Un vistazo al contenido que guardan los usuarios refleja el alcance del riesgo: casi dos tercios almacenan recuerdos visuales, el 55% guarda datos de contacto, el 46% mensajes y chats, y el 41% documentos importantes como pasaportes o identificaciones.
Un 54% también gestiona información de trabajo desde el móvil. Además, alrededor de un tercio almacena credenciales financieras y un 25% guarda información de sus interacciones con inteligencia artificial. El teléfono ha dejado de ser solo un objeto personal y se ha convertido en el eje de la vida digital.
A pesar de ello, los hábitos de seguridad siguen siendo insuficientes. María Isabel Manjarrez, investigadora senior en Kaspersky, cuestionó “muchas personas usan el celular durante todo el día, pero todavía no han incorporado hábitos de seguridad acordes con el nivel de exposición que implica esa dependencia”.
Abrir enlaces sin verificar, posponer actualizaciones, repetir contraseñas o no hacer copias de seguridad parecen detalles menores, pero pueden facilitar el robo de cuentas o la pérdida de información crítica.
1. Nunca dependas solo del celular para guardar información importante
El smartphone no debe ser el único lugar donde se almacena información crítica. Una eliminación accidental, un robo, una falla del hardware o un ataque cibernético pueden dejarte sin acceso a tus datos.
Activa siempre las copias de seguridad automáticas, sincroniza archivos sensibles en la nube y utiliza gestores de contraseñas seguros para almacenar credenciales, documentos escaneados y notas privadas.
2. Refuerza la protección contra amenazas digitales
Los ciberataques contra móviles son cada vez más frecuentes y sofisticados. Solo en el primer trimestre de 2026 se detectaron más de 2,6 millones de intentos de ataque con malware, adware y otros programas no deseados.
Instala soluciones de seguridad móvil de confianza que analicen apps al momento de la instalación, bloqueen enlaces de phishing en tiempo real y ofrezcan protección proactiva impulsada por inteligencia artificial. No instales aplicaciones desde fuentes no verificadas y revisa siempre los permisos que concedes.

3. Prepárate para la pérdida o robo: actúa antes, no después
La pérdida o el robo del celular puede ocurrir en cualquier momento. Para minimizar daños:
- Activa los servicios de ubicación en Android o iOS para poder localizar el equipo y, si es necesario, borrar los datos de forma remota.
- Configura el bloqueo automático inmediato para que el teléfono se cierre apenas apagues la pantalla.
- Mantén el dispositivo físicamente protegido: no lo dejes desatendido ni lo coloques en lugares vulnerables como bolsillos traseros o mesas públicas.
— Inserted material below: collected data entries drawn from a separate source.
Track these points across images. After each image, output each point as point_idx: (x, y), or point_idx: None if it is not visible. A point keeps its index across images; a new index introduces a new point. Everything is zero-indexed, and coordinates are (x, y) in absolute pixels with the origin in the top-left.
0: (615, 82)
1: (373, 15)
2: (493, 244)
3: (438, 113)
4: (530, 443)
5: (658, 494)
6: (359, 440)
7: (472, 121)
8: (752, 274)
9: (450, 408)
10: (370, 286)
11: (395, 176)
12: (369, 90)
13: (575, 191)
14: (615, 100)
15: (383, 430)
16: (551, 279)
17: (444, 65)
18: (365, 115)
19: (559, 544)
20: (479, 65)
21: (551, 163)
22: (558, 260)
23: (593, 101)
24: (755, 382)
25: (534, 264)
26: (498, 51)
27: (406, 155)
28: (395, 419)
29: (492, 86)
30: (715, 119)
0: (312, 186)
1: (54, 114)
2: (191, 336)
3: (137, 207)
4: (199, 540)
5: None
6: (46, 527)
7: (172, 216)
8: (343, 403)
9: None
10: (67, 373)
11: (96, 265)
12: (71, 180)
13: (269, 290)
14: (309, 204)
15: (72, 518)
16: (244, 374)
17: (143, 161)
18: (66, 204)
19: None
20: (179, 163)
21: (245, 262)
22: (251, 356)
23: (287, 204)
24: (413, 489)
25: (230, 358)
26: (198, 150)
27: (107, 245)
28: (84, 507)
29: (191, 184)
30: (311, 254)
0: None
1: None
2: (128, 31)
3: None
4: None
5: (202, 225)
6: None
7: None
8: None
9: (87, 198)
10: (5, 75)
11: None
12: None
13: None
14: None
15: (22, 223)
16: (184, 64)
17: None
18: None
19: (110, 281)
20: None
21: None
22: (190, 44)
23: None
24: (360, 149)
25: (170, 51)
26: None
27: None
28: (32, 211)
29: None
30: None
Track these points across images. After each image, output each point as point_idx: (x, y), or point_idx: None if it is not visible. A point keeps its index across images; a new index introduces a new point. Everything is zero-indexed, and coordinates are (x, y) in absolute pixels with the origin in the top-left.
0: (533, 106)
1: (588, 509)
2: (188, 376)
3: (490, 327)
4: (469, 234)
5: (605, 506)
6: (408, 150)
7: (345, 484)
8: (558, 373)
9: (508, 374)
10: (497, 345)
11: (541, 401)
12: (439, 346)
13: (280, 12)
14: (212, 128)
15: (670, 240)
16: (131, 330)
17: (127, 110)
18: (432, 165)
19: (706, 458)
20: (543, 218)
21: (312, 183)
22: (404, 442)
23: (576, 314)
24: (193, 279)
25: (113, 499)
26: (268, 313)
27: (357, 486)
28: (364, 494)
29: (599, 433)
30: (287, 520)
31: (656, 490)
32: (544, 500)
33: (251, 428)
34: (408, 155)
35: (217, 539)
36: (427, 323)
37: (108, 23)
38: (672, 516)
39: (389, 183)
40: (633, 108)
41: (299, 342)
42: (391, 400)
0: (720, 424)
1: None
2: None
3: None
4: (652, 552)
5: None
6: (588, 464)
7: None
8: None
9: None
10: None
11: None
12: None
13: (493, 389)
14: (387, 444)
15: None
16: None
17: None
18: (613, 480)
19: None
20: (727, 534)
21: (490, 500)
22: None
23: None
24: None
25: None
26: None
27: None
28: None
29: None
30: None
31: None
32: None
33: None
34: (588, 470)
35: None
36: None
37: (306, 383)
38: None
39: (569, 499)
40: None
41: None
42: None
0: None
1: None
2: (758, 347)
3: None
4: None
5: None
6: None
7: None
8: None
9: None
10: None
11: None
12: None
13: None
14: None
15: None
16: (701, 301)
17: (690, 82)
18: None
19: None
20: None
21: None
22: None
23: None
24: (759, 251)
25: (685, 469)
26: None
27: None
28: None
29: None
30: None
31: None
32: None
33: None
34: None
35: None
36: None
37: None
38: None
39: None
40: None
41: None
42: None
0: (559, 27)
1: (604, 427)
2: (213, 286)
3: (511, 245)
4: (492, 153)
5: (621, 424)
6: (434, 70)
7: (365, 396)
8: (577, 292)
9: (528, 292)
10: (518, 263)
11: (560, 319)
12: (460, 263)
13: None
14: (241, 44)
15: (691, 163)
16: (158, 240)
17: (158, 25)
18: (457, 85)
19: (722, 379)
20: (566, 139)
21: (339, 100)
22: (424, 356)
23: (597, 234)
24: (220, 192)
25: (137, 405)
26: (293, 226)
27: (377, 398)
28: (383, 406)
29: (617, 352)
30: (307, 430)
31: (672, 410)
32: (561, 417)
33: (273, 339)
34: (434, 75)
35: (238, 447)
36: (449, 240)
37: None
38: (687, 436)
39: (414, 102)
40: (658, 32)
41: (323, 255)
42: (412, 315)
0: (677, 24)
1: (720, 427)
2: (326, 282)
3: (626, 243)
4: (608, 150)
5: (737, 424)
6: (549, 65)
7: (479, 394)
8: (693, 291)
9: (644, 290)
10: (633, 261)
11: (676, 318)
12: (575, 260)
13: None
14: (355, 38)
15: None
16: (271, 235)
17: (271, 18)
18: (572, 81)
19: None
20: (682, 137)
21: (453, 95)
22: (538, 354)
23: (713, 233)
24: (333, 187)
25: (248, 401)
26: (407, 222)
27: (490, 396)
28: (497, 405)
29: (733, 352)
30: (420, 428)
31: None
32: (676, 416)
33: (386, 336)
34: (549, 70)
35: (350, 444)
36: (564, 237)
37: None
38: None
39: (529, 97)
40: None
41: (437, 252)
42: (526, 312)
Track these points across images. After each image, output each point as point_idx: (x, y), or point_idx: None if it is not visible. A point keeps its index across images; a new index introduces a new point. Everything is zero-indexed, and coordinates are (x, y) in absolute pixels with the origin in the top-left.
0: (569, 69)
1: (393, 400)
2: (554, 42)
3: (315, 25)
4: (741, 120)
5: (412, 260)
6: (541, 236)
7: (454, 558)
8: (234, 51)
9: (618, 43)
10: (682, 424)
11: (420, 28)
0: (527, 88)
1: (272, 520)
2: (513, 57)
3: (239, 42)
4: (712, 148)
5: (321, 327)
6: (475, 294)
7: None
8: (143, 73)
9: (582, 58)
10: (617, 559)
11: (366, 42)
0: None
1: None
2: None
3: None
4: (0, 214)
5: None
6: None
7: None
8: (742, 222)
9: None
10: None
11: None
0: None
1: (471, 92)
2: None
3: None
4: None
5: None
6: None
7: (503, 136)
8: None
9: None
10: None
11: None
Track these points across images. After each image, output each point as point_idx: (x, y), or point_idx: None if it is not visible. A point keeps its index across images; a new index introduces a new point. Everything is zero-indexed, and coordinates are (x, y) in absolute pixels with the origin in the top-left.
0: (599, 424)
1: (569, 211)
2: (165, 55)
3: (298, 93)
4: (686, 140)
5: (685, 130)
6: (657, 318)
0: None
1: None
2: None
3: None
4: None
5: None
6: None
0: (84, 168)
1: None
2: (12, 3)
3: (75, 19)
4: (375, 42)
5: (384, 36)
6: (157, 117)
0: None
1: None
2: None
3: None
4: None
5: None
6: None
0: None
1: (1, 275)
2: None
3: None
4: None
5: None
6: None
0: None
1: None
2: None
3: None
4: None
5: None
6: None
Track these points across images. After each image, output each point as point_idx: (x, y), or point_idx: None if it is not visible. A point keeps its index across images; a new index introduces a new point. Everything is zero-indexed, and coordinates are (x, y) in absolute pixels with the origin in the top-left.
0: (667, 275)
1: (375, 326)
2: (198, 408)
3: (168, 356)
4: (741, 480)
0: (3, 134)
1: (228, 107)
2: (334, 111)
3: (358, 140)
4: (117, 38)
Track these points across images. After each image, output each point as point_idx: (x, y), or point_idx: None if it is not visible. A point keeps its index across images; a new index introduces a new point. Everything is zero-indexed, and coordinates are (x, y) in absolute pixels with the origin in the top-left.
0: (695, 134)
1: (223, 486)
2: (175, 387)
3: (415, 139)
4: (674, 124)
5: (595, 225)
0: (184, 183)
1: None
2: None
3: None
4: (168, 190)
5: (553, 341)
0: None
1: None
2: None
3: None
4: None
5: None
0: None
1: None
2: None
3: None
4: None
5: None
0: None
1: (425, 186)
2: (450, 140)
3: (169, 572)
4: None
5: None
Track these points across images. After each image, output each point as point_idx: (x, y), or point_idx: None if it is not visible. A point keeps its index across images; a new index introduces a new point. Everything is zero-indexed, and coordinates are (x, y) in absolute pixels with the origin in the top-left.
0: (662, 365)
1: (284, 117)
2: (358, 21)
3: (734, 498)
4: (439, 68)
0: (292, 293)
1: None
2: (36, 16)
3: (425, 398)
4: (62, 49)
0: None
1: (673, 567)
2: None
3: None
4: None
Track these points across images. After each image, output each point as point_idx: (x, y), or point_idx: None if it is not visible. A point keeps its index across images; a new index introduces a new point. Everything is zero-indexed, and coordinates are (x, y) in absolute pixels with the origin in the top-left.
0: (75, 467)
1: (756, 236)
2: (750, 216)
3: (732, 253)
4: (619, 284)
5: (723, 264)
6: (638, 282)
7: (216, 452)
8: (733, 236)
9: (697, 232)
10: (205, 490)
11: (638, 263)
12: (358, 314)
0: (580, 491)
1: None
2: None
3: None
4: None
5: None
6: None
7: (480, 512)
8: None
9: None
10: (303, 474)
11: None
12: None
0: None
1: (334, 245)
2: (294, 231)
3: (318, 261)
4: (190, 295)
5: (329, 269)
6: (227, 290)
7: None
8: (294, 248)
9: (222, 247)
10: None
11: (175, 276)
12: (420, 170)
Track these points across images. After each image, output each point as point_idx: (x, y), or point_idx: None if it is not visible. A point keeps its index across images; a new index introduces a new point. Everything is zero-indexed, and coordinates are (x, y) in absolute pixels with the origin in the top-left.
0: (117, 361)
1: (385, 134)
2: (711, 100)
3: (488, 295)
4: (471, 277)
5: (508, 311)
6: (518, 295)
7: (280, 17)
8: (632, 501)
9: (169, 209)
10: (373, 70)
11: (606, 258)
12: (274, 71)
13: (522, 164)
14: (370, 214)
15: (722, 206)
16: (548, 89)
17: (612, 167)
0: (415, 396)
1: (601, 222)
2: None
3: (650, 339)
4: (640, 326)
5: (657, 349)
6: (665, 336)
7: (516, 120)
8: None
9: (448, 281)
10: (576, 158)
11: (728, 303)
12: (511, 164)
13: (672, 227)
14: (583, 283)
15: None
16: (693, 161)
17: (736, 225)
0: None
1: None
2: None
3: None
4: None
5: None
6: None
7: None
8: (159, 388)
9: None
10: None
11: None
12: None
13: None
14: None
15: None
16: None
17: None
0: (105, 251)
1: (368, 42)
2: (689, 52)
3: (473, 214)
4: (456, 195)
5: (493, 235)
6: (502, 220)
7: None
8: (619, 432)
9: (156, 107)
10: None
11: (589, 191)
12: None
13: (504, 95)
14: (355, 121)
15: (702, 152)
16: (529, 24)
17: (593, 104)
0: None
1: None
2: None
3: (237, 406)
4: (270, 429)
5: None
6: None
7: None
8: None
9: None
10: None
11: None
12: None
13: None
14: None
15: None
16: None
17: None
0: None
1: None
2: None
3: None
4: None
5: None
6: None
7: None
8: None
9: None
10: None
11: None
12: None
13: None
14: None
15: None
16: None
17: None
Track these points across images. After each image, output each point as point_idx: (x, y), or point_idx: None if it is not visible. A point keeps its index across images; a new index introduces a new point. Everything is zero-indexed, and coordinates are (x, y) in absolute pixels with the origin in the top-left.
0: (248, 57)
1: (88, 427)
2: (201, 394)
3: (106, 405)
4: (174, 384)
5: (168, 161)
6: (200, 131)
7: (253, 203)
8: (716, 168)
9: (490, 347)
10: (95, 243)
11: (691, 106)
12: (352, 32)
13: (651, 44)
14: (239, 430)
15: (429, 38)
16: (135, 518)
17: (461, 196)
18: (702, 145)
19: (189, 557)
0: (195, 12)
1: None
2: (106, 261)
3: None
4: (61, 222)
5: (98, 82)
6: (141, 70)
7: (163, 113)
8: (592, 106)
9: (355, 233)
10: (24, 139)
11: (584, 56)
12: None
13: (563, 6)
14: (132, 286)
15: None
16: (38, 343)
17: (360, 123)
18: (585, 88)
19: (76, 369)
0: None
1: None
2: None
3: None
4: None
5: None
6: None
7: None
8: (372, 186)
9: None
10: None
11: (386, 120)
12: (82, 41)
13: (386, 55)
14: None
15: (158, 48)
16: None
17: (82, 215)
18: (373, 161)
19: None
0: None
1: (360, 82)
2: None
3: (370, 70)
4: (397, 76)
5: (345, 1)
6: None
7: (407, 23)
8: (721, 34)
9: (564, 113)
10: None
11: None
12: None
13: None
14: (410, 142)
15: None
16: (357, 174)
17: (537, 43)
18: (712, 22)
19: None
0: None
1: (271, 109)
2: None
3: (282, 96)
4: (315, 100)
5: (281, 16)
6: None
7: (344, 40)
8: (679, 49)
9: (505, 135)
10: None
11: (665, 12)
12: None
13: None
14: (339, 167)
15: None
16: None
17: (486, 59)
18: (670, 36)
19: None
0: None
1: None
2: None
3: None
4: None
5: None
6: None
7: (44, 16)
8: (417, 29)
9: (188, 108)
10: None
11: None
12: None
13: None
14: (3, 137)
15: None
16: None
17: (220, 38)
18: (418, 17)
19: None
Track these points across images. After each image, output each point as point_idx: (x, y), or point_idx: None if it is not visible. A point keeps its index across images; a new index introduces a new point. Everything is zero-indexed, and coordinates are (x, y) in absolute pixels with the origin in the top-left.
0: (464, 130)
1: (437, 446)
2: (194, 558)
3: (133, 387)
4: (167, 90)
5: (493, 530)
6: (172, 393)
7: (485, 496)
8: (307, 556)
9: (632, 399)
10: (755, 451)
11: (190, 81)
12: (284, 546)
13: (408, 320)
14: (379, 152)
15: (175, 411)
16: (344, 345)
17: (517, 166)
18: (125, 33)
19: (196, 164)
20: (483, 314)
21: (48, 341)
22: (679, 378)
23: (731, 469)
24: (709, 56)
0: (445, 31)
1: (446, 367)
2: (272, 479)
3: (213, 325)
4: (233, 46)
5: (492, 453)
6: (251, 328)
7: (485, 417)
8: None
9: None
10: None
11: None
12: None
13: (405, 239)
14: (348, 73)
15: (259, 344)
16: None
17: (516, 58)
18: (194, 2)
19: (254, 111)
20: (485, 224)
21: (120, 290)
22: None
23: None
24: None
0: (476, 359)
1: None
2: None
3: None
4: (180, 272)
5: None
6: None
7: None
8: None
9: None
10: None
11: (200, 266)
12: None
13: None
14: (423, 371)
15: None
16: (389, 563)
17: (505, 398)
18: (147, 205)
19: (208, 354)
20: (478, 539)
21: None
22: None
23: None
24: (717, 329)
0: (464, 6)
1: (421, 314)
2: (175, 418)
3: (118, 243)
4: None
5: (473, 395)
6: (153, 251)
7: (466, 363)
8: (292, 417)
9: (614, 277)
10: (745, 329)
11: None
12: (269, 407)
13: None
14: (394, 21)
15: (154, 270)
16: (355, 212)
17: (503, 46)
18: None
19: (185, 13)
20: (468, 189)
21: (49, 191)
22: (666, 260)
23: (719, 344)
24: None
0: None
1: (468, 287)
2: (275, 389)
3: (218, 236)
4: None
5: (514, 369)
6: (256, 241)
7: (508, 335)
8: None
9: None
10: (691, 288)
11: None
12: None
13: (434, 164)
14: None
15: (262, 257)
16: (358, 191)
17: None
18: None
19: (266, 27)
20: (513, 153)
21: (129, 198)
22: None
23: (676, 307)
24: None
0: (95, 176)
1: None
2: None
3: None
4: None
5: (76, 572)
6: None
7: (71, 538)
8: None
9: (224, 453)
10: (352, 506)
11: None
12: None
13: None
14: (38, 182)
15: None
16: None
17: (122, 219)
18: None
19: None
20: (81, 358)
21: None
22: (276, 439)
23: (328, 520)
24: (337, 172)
Estas medidas preventivas pueden marcar la diferencia entre una molestia menor y la pérdida total de tu vida digital.
El teléfono móvil es hoy el principal blanco de los ciberdelincuentes, precisamente porque concentra fotos, videos, cuentas bancarias y acceso al trabajo. Adoptar buenas prácticas de seguridad ya no es opcional: es la única forma de garantizar que tus recuerdos, tu dinero y tu información profesional se mantengan a salvo, hoy y en el futuro.